Meniskoide beim Aufrichten im Rezessus eingeklemmt
Die Schmerzquellen manifestieren sich altersabhängig. Bei Menschen ab dem 55. Lebensjahr ist die häufigste spezifische Ursache für Rückenschmerzen in den Facettengelenken zu finden. Dreh- und Angelpunkt sind Gelenkkörper (Meniskoide), die sich beim Aufrichten aus vorgebeugtem Rumpf mit Rotation im Rezessus einklemmen können. Dadurch entsteht eine Kapseldehnung und ein akuter Schmerz („Hexenschuss“). Weder springt dabei ein Wirbel heraus, noch wird ein Nerv eingeklemmt, wie viele Patienten meinen. Auf den Schmerz reagiert die Muskulatur oft mit Kontraktion. Infolge dessen steigt der Druck im Gelenk und die Beschwerden verschlimmern sich. Deshalb können Wärme, Entspannung der Muskulatur und manualmedizinische Mobilisation bei akuter immobilisierender Lumbalgie hilfreich sein.
Facettengelenke werden auch dann stärker belastet und können sich degenerativ verändern, wenn sie z.B. nach einem Bandscheibenprolaps oder bei Osteochondrose näher aneinander rücken. Dies kann zu einem paramedianen nozizeptiven Schmerz führen, der in Richtung Gesäß, Oberschenkel oder Leiste ausstrahlt. Die Patienten geben häufig Anlaufschmerzen nach längerem Sitzen an und empfinden bei Rotation eine Schmerzverstärkung.

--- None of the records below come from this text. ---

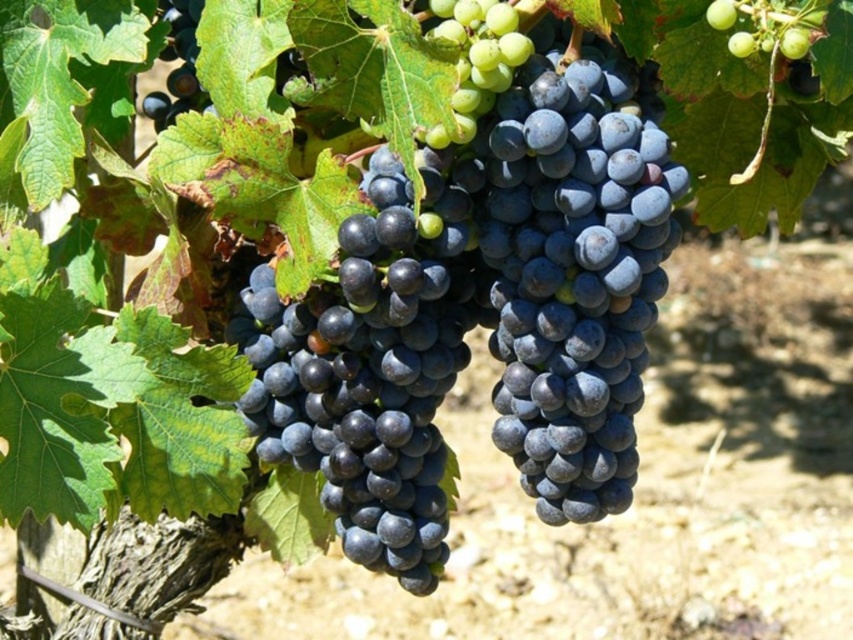
Does green matte grape at upper center have a smaller size compared to shiny dark blue grape at upper left?

Correct, green matte grape at upper center occupies less space than shiny dark blue grape at upper left.

Describe the element at coordinates (764, 26) in the screenshot. Image resolution: width=853 pixels, height=640 pixels. I see `green matte grape at upper center` at that location.

Locate an element on the screen. This screenshot has width=853, height=640. green matte grape at upper center is located at coordinates click(764, 26).

What do you see at coordinates (480, 298) in the screenshot? This screenshot has height=640, width=853. I see `shiny dark blue grapes at center` at bounding box center [480, 298].

Between shiny dark blue grapes at center and green matte grape at upper center, which one appears on the left side from the viewer's perspective?

From the viewer's perspective, shiny dark blue grapes at center appears more on the left side.

Is point (390, 538) less distant than point (730, 4)?

No, (390, 538) is further to viewer.

Find the location of a particular element. shiny dark blue grapes at center is located at coordinates (480, 298).

Which of these two, shiny dark blue grapes at center or shiny dark blue grape at upper left, stands taller?

Standing taller between the two is shiny dark blue grapes at center.

Can you confirm if shiny dark blue grapes at center is smaller than shiny dark blue grape at upper left?

Incorrect, shiny dark blue grapes at center is not smaller in size than shiny dark blue grape at upper left.

Who is more forward, (x=641, y=280) or (x=149, y=115)?

Point (x=641, y=280)

This screenshot has height=640, width=853. Identify the location of shiny dark blue grapes at center. (480, 298).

Doch weder die Anamnese noch irgendeine klinische Untersuchung sind beweisend für den Facettengelenkschmerz. Sichern lässt sich die Diagnose mit einer invasiven Technik, dem Medial Branch Block. Dabei wird ein Lokalanästhetikum unter bildgebender Kontrolle an den medialen Nervenast gebracht und blockiert so die Nervenäste, die das Gelenk versorgen. Nimmt der Gelenkschmerz dadurch um mindestens 80 % ab und kann dies mit einem zweiten Block reproduziert werden, gilt ein Facettengelenkschmerz als gesichert. Therapeutisch kann sich eine Radiofrequenzdenervation anschließen, mit der der Medial Branch koaguliert wird. Bei optimaler Technik verhilft dieser Eingriff mehr als der Hälfte der Patienten nach sechs Monaten zu Schmerzfreiheit.
Bei jungen Erwachsenen gehen Rückenschmerzen am häufigsten auf einen diskogenen Schmerz zurück. Denn die Bandscheiben sind innerviert und können deshalb per se wehtun, z.B. wenn die dorsalen Anteile stimuliert werden. Zu diagnostizieren ist ein diskogener Schmerz mittels Provokationsdiskographie. Maximal 3 ml Volumen werden in den Nukleus injiziert. Wenn damit der typische Schmerz zumindest in submaximaler Intensität provoziert werden kann, ist das Ergebnis positiv. Professor Klessinger hält diese Untersuchung bei entsprechender Indikation durchaus für sinnvoll, weil dadurch bei positivem Resultat die Ursachensuche beendet werden kann. Allerdings existiert bisher keine evidenzbasierte therapeutische Konsequenz.
Multimodale Therapie bei Chronifizierungsprozessen
Der Schmerz im Iliosakralgelenk (ISG) wird bei älteren Menschen meist degenerativ verursacht. Betroffene empfinden ihn über dem Gelenk mit und ohne Ausstrahlung. Anamnestisch ist der ISG-Schmerz schwer von anderen Ursachen abzugrenzen. Klinische Tests und Magnetresonanztomographie helfen auch oft nicht weiter. Doch kann man diagnostische und therapeutische Injektionen unter bildgebender Kontrolle durchführen, z.B. mit Lokalanästhetika, zur Therapie gerne kombiniert mit Steroiden. Die Evidenz ist allerdings moderat. Bei aller Suche nach spezifischen Ursachen darf man jedoch Chronifizierungsprozesse nicht übersehen, die mit multimodalen Therapiekonzepten angegangen werden sollten.